Le due farciture più popolari della Beigel Bake sono quella con manzo sotto sale, cetrioli sottaceto e senape fatta in casa e il classico salmone affumicato con crema di formaggio e, volendo, aggiunta di avocado, ma ci sono anche con hummus, cheddar cheese, tonno e maionese, aringhe affumicate, burro di arachidi, nutella. Senza dimenticare vari tipi di dolci, croissant e biscotti. Per i pochi a conoscenza del segreto c’è una combinazione fuori menu e decisamente non kosher che unisce il cream cheese al manzo salato.

A pochi numeri di distanza, tuttavia, con un’insegna simile, ma gialla, un’altra storica istituzione londinese le contende fama, clienti e popolarità a colpi di beigel: Beigel Shop, che si propone come il primo e il migliore spaccio di beigel britannico fin dal 1855.
Dietro c’è una storia familiare, anzi una rivalsa quasi biblica: quella era infatti, in origine, una delle tre panetterie aperte in città da Jonny. Affidata e affittata ad Asher, ben presto prosperò fin troppo, suscitando l’invidia di Jonny che la reclamò indietro. Ecco allora che nel 1974 Asher trovò un altro negozio, un’ex macelleria, a pochi metri e con due collaboratori “sottratti” al fratello aprì la sua attività.
A solo quattro vetrine di distanza e trattando la stessa merce, il Beigel Shop si è per forza di cose orientato alla diversificazione, puntando a prodotti più aperti alle novità come i beigel arcobaleno nati nel 2016 a New York e il ripieno, definitivamente non kosher, al bacon. Ognuno dei due negozi hai suoi estimatori, ma molti passano senza imbarazzi dall’uno all’altro, felici di avere una doppia occasione. Del resto, sepolte le antiche rivalità gli attuali proprietari si dichiarano amici e dicono di collaborare senza problemi prestandosi a vicenda lievito e farina come buoni vicini di casa.

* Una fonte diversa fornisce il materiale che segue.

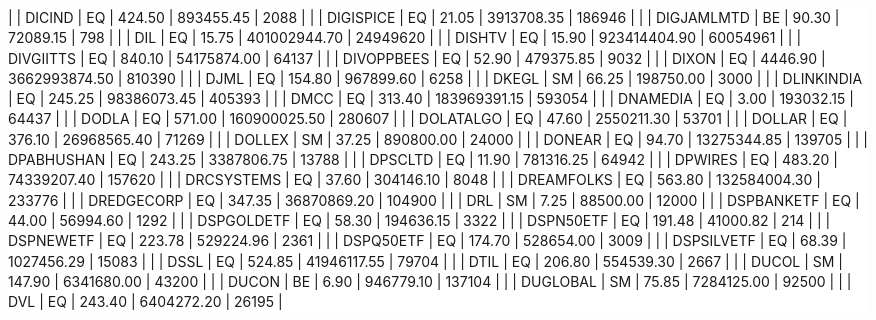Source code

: |  | DICIND | EQ | 424.50 | 893455.45 | 2088 |
|  | DIGISPICE | EQ | 21.05 | 3913708.35 | 186946 |
|  | DIGJAMLMTD | BE | 90.30 | 72089.15 | 798 |
|  | DIL | EQ | 15.75 | 401002944.70 | 24949620 |
|  | DISHTV | EQ | 15.90 | 923414404.90 | 60054961 |
|  | DIVGIITTS | EQ | 840.10 | 54175874.00 | 64137 |
|  | DIVOPPBEES | EQ | 52.90 | 479375.85 | 9032 |
|  | DIXON | EQ | 4446.90 | 3662993874.50 | 810390 |
|  | DJML | EQ | 154.80 | 967899.60 | 6258 |
|  | DKEGL | SM | 66.25 | 198750.00 | 3000 |
|  | DLINKINDIA | EQ | 245.25 | 98386073.45 | 405393 |
|  | DMCC | EQ | 313.40 | 183969391.15 | 593054 |
|  | DNAMEDIA | EQ | 3.00 | 193032.15 | 64437 |
|  | DODLA | EQ | 571.00 | 160900025.50 | 280607 |
|  | DOLATALGO | EQ | 47.60 | 2550211.30 | 53701 |
|  | DOLLAR | EQ | 376.10 | 26968565.40 | 71269 |
|  | DOLLEX | SM | 37.25 | 890800.00 | 24000 |
|  | DONEAR | EQ | 94.70 | 13275344.85 | 139705 |
|  | DPABHUSHAN | EQ | 243.25 | 3387806.75 | 13788 |
|  | DPSCLTD | EQ | 11.90 | 781316.25 | 64942 |
|  | DPWIRES | EQ | 483.20 | 74339207.40 | 157620 |
|  | DRCSYSTEMS | EQ | 37.60 | 304146.10 | 8048 |
|  | DREAMFOLKS | EQ | 563.80 | 132584004.30 | 233776 |
|  | DREDGECORP | EQ | 347.35 | 36870869.20 | 104900 |
|  | DRL | SM | 7.25 | 88500.00 | 12000 |
|  | DSPBANKETF | EQ | 44.00 | 56994.60 | 1292 |
|  | DSPGOLDETF | EQ | 58.30 | 194636.15 | 3322 |
|  | DSPN50ETF | EQ | 191.48 | 41000.82 | 214 |
|  | DSPNEWETF | EQ | 223.78 | 529224.96 | 2361 |
|  | DSPQ50ETF | EQ | 174.70 | 528654.00 | 3009 |
|  | DSPSILVETF | EQ | 68.39 | 1027456.29 | 15083 |
|  | DSSL | EQ | 524.85 | 41946117.55 | 79704 |
|  | DTIL | EQ | 206.80 | 554539.30 | 2667 |
|  | DUCOL | SM | 147.90 | 6341680.00 | 43200 |
|  | DUCON | BE | 6.90 | 946779.10 | 137104 |
|  | DUGLOBAL | SM | 75.85 | 7284125.00 | 92500 |
|  | DVL | EQ | 243.40 | 6404272.20 | 26195 |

Non occorre andare fino all’East End, però, per un buon beigel/bagel. Ogni zona di Londra ha le sue eccellenze, anche se meno note.
A Sud (280 Walworth Road, London, SE17 2TE) c’è Bagel King. Non è una panetteria tradizionale perché offre anche piatti pronti da asporto, ma i suoi bagel al pollo con salsa barbecue e formaggio sono molto popolari.
Nel West End, a Shepherd’s Bush (22 Shepherd’s Bush Green, London, W12 8PH), Bagel Bite propone, insieme a varie specialità multietniche, i bagel in versione globalizzata, dal formaggio al pollo al tandoori.
E, per chiudere il cerchio, nel Nordest (2 Stoke Newington High Street, Stoke Newington, N16 7PL) con The Bagel House si torna al classico e alla tradizione ebraica con il salmone, il manzo salato, e, come massima stravaganza, il tonno.